Sox17 Promotes Cell Cycle Progression and Inhibits TGF-β/Smad3 Signaling to Initiate Progenitor Cell Behavior in the Respiratory Epithelium

Helmholtz Zentrum München/Ludwig-Maximilians-University Munich, Germany
PLoS ONE (Impact Factor: 3.23). 02/2009; 4(5):e5711. DOI: 10.1371/journal.pone.0005711
Source: PubMed


The Sry-related high mobility group box transcription factor Sox17 is required for diverse developmental processes including endoderm formation, vascular development, and fetal hematopoietic stem cell maintenance. Expression of Sox17 in mature respiratory epithelial cells causes proliferation and lineage respecification, suggesting that Sox17 can alter adult lung progenitor cell fate. In this paper, we identify mechanisms by which Sox17 influences lung epithelial progenitor cell behavior and reprograms cell fate in the mature respiratory epithelium. Conditional expression of Sox17 in epithelial cells of the adult mouse lung demonstrated that cell cluster formation and respecification of alveolar progenitor cells toward proximal airway lineages were rapidly reversible processes.

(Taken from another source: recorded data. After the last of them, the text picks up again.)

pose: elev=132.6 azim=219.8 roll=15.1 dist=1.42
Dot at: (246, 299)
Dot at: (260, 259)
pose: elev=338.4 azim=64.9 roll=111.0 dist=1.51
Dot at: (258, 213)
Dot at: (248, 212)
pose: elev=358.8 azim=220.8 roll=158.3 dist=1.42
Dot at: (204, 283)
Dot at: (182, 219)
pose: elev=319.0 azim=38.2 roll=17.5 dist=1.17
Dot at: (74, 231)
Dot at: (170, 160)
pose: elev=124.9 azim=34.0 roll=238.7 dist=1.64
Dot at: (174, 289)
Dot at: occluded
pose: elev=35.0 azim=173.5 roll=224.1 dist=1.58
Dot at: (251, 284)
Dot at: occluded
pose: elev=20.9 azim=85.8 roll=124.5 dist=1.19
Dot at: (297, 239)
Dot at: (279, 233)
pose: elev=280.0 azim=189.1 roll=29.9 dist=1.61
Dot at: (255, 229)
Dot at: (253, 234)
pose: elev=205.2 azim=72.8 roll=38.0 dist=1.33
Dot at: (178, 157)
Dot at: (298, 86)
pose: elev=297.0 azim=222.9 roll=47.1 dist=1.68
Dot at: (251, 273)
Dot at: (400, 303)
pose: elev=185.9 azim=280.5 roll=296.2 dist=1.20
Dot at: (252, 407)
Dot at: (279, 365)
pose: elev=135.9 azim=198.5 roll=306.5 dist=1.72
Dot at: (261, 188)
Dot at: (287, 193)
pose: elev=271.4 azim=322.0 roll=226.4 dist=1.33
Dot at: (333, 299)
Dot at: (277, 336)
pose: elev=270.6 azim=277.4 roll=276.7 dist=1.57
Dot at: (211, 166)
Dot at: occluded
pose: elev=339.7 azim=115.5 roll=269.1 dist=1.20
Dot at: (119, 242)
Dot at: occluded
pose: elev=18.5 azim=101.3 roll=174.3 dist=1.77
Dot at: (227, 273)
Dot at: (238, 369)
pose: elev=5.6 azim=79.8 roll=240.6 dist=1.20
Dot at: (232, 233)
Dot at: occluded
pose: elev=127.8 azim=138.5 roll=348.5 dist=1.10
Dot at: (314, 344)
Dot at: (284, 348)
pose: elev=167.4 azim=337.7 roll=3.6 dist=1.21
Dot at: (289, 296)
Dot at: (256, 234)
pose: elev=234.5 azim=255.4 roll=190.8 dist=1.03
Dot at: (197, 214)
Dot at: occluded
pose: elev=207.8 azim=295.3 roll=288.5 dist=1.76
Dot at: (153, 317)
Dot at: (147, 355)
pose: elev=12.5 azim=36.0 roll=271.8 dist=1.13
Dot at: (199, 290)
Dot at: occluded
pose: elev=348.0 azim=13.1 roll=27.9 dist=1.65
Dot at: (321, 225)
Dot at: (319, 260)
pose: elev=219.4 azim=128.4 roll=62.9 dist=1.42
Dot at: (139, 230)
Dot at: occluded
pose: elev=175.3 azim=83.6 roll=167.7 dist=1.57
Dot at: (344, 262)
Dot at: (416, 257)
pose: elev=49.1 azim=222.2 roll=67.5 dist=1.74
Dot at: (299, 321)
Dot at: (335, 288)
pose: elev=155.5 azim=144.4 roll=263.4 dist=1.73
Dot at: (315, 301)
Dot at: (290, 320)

Prolonged expression of Sox17 caused the ectopic formation of bronchiolar-like structures with diverse respiratory epithelial cell characteristics in alveolar regions of lung. During initiation of progenitor cell behavior, Sox17 induced proliferation and increased the expression of the progenitor cell marker Sca-1 and genes involved in cell cycle progression. Notably, Sox17 enhanced cyclin D1 expression in vivo and activated cyclin D1 promoter activity in vitro. Sox17 decreased the expression of transforming growth factor-beta (TGF-beta)-responsive cell cycle inhibitors in the adult mouse lung, including p15, p21, and p57, and inhibited TGF-beta1-mediated transcriptional responses in vitro. Further, Sox17 interacted with Smad3 and blocked Smad3 DNA binding and transcriptional activity. Together, these data show that a subset of mature respiratory epithelial cells retains remarkable phenotypic plasticity and that Sox17, a gene required for early endoderm formation, activates the cell cycle and reinitiates multipotent progenitor cell behavior in mature lung cells.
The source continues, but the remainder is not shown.